→ Provided information:

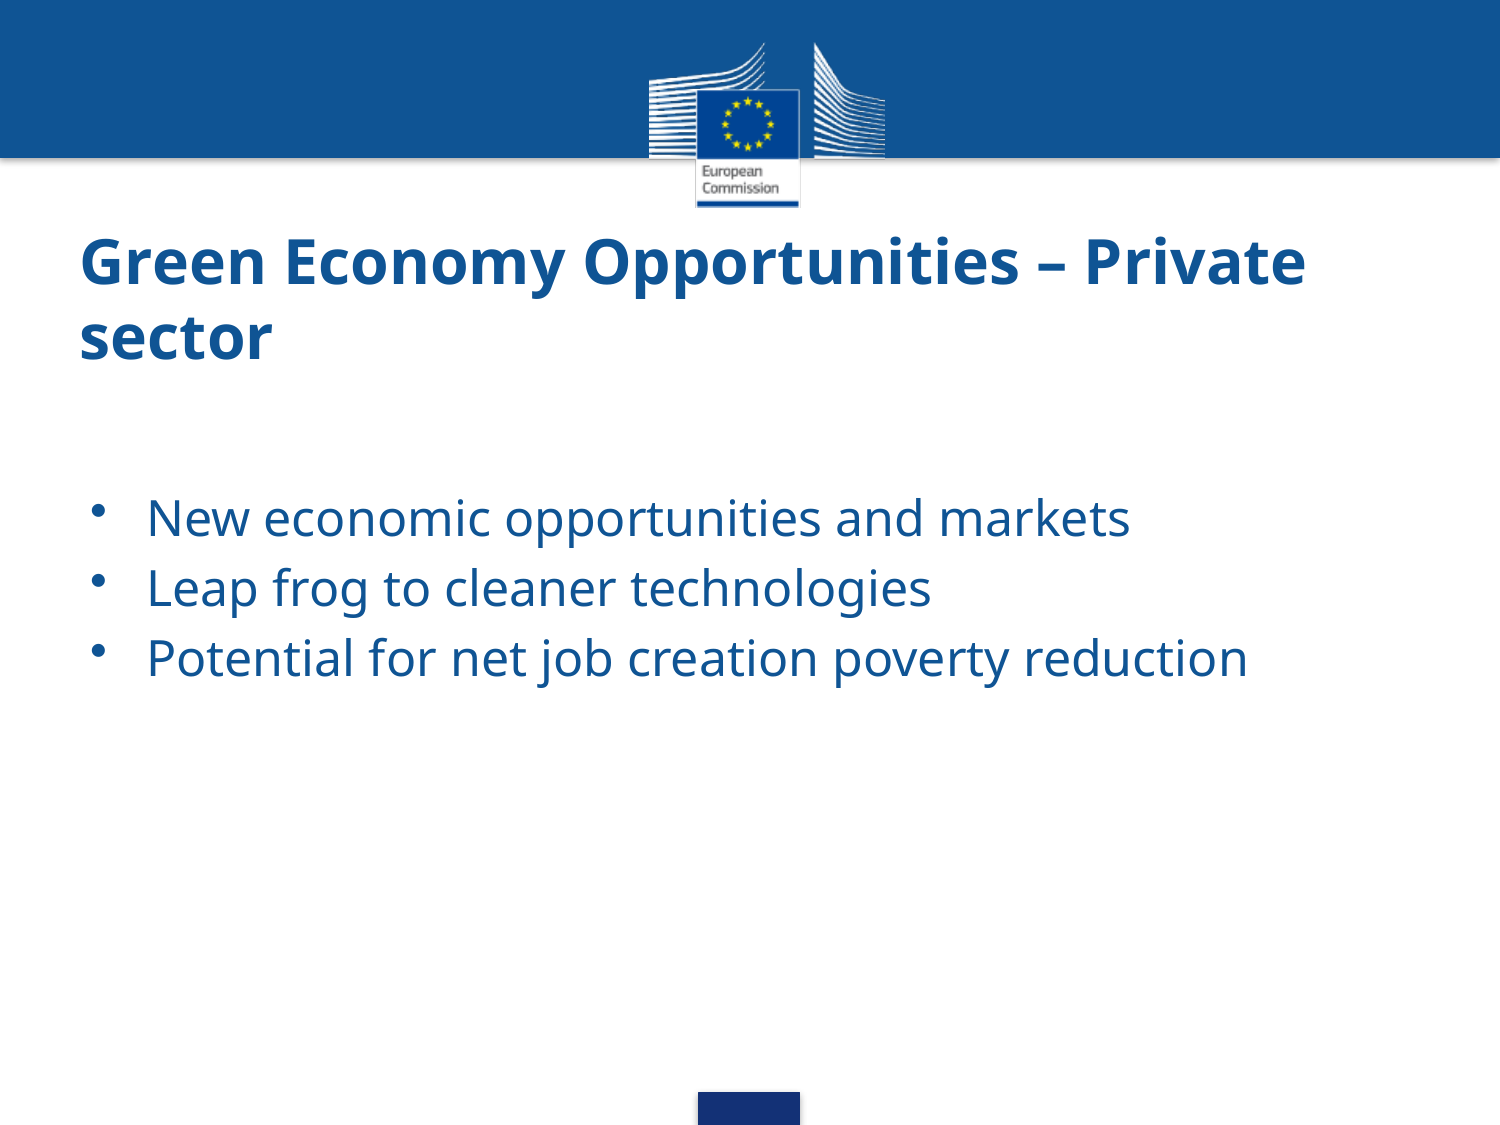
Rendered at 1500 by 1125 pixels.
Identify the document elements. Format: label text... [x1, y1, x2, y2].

title Green Economy Opportunities – Private sector [64, 219, 1416, 374]
list New economic opportunities and markets Leap frog to cleaner technologies Potential for net job creation poverty reduction [74, 408, 1426, 988]
picture [649, 42, 885, 208]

→ Prompt: These entries are to be printed again word for word, except for the pictures.

→ Response to the exercise:
Rendered at 1500 by 1125 pixels.
Identify the document elements. Format: label text... [x1, y1, x2, y2].

title Green Economy Opportunities – Private sector [64, 219, 1416, 374]
list New economic opportunities and markets Leap frog to cleaner technologies Potential for net job creation poverty reduction [74, 408, 1426, 988]
picture [649, 42, 885, 208]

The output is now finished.